Para o magistrado, o respeito entre os colegas de trabalho, especialmente dos chefes, é o mínimo esperado, independente do grau de informalidade. “Definitivamente, não foi observado no presente caso”.
O juiz também criticou a defesa da empresa, destacando a falta de compreensão das questões étnicas no Brasil.
“As práticas dos encarregados não deveriam ser toleradas, tampouco justificadas ou minimizadas como brincadeiras, como pretendeu a defesa."
Com base nas alíneas “b” e “e” do artigo 483 da CLT, o juiz reconheceu a rescisão indireta, considerando o término da relação de emprego em 26/8/2024, data indicada pela defesa como início da suspensão das atividades da empregada. Determinou o pagamento das verbas contratuais referentes ao período de 18/8/2022 a 28/9/2024.
Foi ainda fixada a indenização de R$ 10 mil por danos morais. “Na hipótese, a conduta do empregado da empresa extrapolou os limites do poder diretivo, revelando-se ofensiva e humilhante”.
O magistrado apontou que não havia ferramentas de denúncia na empresa para prevenir essas práticas.
“Ao contrário, a prova testemunhal revelou que as injúrias eram praticadas na presença do sócio, que era, no mínimo, omisso em relação à situação”, declarou, julgando o valor da indenização compatível com o porte econômico da empresa, a gravidade da conduta e as finalidades compensatória e pedagógica da decisão.
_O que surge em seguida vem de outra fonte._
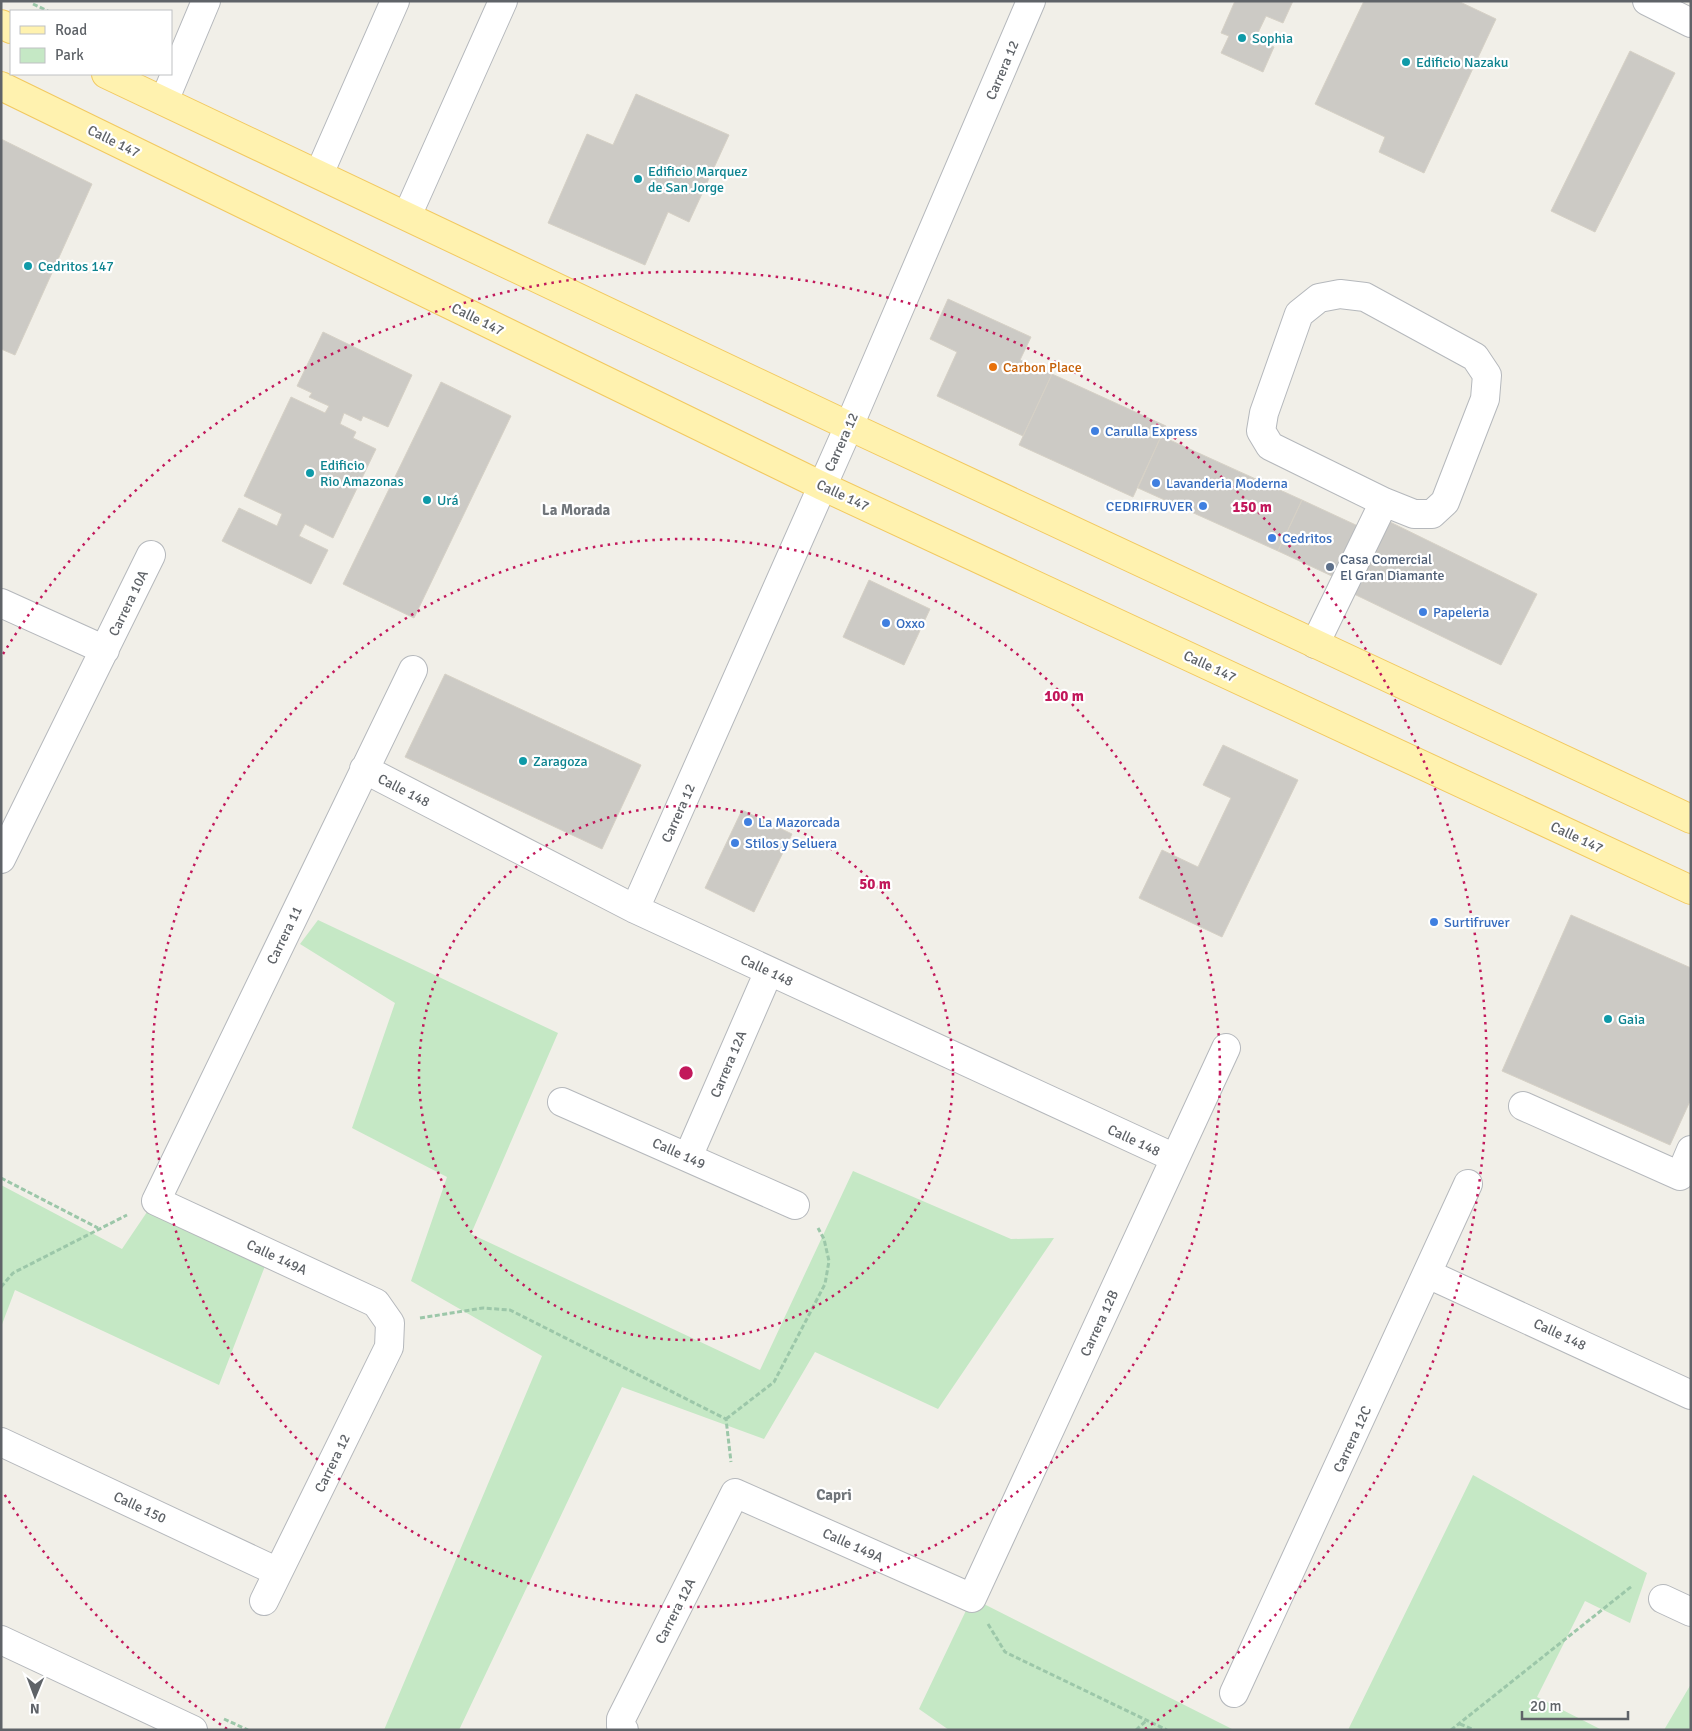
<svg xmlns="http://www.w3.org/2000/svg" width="1692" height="1731" font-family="Signika,sans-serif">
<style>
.green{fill:#c5e8c5}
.building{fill:#cccac5;stroke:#d6d1c6}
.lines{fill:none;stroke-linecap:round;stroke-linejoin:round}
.minor-casing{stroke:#b5b8bc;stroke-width:30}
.major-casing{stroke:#f2c960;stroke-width:30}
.path{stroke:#9cc7a9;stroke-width:3;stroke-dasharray:5 2.5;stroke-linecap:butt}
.minor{stroke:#fff;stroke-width:28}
.major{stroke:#fff2af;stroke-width:28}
.ring{fill:none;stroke:#c2185b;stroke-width:2.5;stroke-dasharray:2.5 5}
.culture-dot{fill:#0f9aa8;stroke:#fff;stroke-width:2}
.food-dot{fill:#e8710a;stroke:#fff;stroke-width:2}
.shop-dot{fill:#3f7fe0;stroke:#fff;stroke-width:2}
.service-dot{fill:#5c6f8a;stroke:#fff;stroke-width:2}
.labels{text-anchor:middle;stroke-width:4.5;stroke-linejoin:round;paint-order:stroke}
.culture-label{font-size:14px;fill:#0d838f;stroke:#fff;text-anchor:start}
.street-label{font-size:14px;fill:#5f6368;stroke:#fff}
.food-label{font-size:14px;fill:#c56008;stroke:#fff;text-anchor:start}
.shop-label{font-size:14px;fill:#366cbe;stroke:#fff;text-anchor:start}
.service-label{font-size:14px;fill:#4e5e75;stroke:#fff;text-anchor:start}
.neighbourhood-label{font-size:15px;font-weight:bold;fill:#70757a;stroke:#fff}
.centre{fill:#c2185b;stroke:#fff;stroke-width:2.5}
.ring-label{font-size:15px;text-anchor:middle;font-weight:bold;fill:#c2185b;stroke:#fff;stroke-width:4.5;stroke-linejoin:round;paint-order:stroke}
</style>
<rect width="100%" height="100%" fill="#f1efe8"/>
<path class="green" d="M318,920L558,1033L471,1234L760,1370L853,1171L1011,1239L1054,1238L938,1409L815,1352L764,1439L622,1387L459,1730H384L542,1356L411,1281L447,1177L352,1128L395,1003L300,944Z
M1,1185L122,1249L147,1212L265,1266L219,1385L15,1290L1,1327Z
M1473,1475L1647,1573L1630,1623L1585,1601L1537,1697L1602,1730H1348Z
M972,1598L1234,1730H949L919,1709Z
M1691,1684V1730H1664Z"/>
<path class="building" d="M1235,1H1293L1283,23L1266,16L1255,39L1274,47L1263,72L1221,53L1229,36L1221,33Z
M1364,1H1458L1496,19L1424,173L1379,152L1385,137L1315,104Z
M1630,51L1675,73L1595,232L1551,211Z
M636,94L729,135L689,222L668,212L645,265L548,223L587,134L613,145Z
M1,139L92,184L15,355L1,349Z
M948,299L1031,337L1020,360L1052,374L1023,436L937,396L957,352L930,339Z
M323,332L412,375L388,427L363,416L361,421L344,413L340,424L356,432L353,438L376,449L333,538L305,524L299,536L328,550L311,584L222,541L239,508L277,526L282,514L244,496L291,397L325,413L329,406L309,397L312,393L297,386Z
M1052,374L1166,426L1133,497L1019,445Z
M441,382L511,416L414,618L343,584Z
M1161,436L1302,500L1278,551L1138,488Z
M1302,500L1358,526L1334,577L1278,551Z
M1390,522L1537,594L1501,665L1354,594Z
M869,580L930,609L904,665L843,637Z
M445,674L641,765L602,849L405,757Z
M1223,745L1298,780L1222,937L1139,898L1162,850L1198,867L1231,798L1203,785Z
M742,810L792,834L754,912L705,888Z
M1571,915L1691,968V1099L1670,1145L1502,1071Z"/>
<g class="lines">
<g class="minor-casing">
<path id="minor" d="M1647,1L1691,23
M164,101L206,1
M319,174L395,1
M407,216L503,1
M1340,294L1365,297L1475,357L1487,375L1485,399L1445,502L1432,514H1414L1384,502L1270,446L1261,431L1264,413L1299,314L1319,298Z
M1,603L105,650
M1315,644L1384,502
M364,769L635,909L1175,1158
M1,859L151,555
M635,909L849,426L1031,1
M562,1102L795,1205
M1523,1106L1680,1176L1691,1150
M688,1157L769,971
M1428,1274L1691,1395
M1,1442L278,1572
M1663,1599L1691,1612
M264,1601L389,1347L390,1323L376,1303L156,1201L413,670
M1,1640L193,1730
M1234,1693L1468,1184
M624,1730L621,1726V1719L735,1493L972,1598L1226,1048"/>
</g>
<g class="major-casing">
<path id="major" d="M1,24L11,29
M106,74L849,426L1691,819
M1,86L822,486L1691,890"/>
</g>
<path class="path" d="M33,4L48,11
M1,1178L98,1228
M1,1287L13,1273L127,1215
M420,1318L483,1308L510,1310L726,1419L731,1462
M726,1419L774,1382L825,1284L829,1261L824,1239L818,1228
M988,1624L1005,1652L1167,1730
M224,1719L248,1730
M1460,1724L1474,1730
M1136,1730L1147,1720
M1451,1730L1632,1586"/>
<use href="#minor" class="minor"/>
<use href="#major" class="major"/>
</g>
<g class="ring">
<circle cx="686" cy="1073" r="267"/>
<circle cx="686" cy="1073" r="534"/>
<path d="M227 1729A801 801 0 0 1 3 1492M3 654A801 801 0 1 1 1145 1729"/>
</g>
<g class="culture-dot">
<circle cx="1242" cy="38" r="5"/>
<circle cx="1406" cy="62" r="5"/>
<circle cx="638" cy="179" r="5"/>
<circle cx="28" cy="266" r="5"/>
<circle cx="310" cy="473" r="5"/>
<circle cx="427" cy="500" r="5"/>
<circle cx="523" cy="761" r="5"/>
<circle cx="1608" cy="1019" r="5"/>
</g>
<circle class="food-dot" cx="993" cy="367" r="5"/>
<g class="shop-dot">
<circle cx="1095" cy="431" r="5"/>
<circle cx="1156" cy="483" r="5"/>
<circle cx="1203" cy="506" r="5"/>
<circle cx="1272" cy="538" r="5"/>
<circle cx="1423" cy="612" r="5"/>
<circle cx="886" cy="623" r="5"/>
<circle cx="748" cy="822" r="5"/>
<circle cx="735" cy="843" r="5"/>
<circle cx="1434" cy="922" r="5"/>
</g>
<circle class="service-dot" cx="1330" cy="567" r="5"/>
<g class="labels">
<g class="culture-label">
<text x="1252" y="43">Sophia</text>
<text x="1416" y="67">Edificio Nazaku</text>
<text x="648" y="176">Edificio Marquez<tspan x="648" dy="16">de San Jorge</tspan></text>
<text x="38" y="271">Cedritos 147</text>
<text x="320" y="470">Edificio<tspan x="320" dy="16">Rio Amazonas</tspan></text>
<text x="437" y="505">Urá</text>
<text x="533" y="766">Zaragoza</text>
<text x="1618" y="1024">Gaia</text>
</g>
<g class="street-label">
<text transform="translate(1002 70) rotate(-67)" y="5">Carrera 12</text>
<text transform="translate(114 141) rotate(26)" y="5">Calle 147</text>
<text transform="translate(478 319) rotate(26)" y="5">Calle 147</text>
<text transform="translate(841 442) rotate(-66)" y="5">Carrera 12</text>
<text transform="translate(843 495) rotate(25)" y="5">Calle 147</text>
<text transform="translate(128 603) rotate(-64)" y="5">Carrera 10A</text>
<text transform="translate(1210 666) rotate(25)" y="5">Calle 147</text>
<text transform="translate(404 790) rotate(27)" y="5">Calle 148</text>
<text transform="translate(678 813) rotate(-66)" y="5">Carrera 12</text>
<text transform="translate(1577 837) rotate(25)" y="5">Calle 147</text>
<text transform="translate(284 935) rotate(-64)" y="5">Carrera 11</text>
<text transform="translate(767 970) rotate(25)" y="5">Calle 148</text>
<text transform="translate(728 1064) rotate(-67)" y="5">Carrera 12A</text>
<text transform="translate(1134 1140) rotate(25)" y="5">Calle 148</text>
<text transform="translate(679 1153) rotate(24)" y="5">Calle 149</text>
<text transform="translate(277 1257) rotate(25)" y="5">Calle 149A</text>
<text transform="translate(1099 1323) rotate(-65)" y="5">Carrera 12B</text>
<text transform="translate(1560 1334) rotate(25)" y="5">Calle 148</text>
<text transform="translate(1352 1439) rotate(-65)" y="5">Carrera 12C</text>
<text transform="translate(332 1463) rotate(-64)" y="5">Carrera 12</text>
<text transform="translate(140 1507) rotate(25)" y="5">Calle 150</text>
<text transform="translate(853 1545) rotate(24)" y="5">Calle 149A</text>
<text transform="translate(675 1611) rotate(-63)" y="5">Carrera 12A</text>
</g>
<g class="food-label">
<text x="1003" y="372">Carbon Place</text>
</g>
<g class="shop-label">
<text x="1105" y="436">Carulla Express</text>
<text x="1166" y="488">Lavanderia Moderna</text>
<text x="1193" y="511" text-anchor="end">CEDRIFRUVER</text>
<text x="1282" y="543">Cedritos</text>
<text x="1433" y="617">Papeleria</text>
<text x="896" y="628">Oxxo</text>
<text x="758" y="827">La Mazorcada</text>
<text x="745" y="848">Stilos y Seluera</text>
<text x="1444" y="927">Surtifruver</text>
</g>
<g class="service-label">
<text x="1340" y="564">Casa Comercial<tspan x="1340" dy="16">El Gran Diamante</tspan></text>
</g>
<g class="neighbourhood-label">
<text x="576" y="515">La Morada</text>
<text x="834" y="1500">Capri</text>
</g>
</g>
<circle cx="686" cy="1073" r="8" class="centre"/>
<g class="ring-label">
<text x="1252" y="512">150 m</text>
<text x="1064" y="701">100 m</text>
<text x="875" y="889">50 m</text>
</g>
<rect width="1692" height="1731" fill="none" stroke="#5f6368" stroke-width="5"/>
<rect x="10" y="10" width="162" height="65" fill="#ffffff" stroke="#bfc1c3"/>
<rect x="20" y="26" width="25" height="8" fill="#fff2af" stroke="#bfc1c3"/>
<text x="55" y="35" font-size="15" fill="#5f6368">Road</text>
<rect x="20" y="48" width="25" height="15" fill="#c5e8c5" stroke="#bfc1c3"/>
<text x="55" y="60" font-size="15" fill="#5f6368">Park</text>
<g transform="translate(35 1696) rotate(181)" stroke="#ffffff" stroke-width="4" paint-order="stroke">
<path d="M0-4L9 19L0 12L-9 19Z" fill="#5f6368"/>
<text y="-8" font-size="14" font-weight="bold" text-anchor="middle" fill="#5f6368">N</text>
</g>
<path d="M1522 1711v8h106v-8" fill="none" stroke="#5f6368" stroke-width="2.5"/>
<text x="1530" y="1711" font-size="15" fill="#5f6368" stroke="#ffffff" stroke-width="4" paint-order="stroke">20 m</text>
</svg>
“É inegável que a violação moral não é algo objetivo, avaliado no mercado e vendido na bolsa de valores. É segundo alguns, a ‘dor da alma’, nunca reparada nos moldes do dano material, mas compensável com a possibilidade de outras alegrias. A reparação deverá servir, também, como penalidade pedagógica, para que o responsável pelos danos reflita e modifique sua maneira de proceder, relativamente ao seu semelhante, respeitando, por conseguinte, os seus direitos, sem abusar das prerrogativas que lhe são conferidas pela lei, de forma a não mais ser o Judiciário obrigado a presenciar acontecimentos como o analisado neste feito”, concluiu o magistrado.
A decisão é definitiva, não cabendo mais recurso.
O juiz homologou um acordo entre as partes, cujo prazo para cumprimento ainda está em andamento.
- Processo: 0010886-11.2024.5.03.0163
Leia a decisão.
Com informações do TRT-3.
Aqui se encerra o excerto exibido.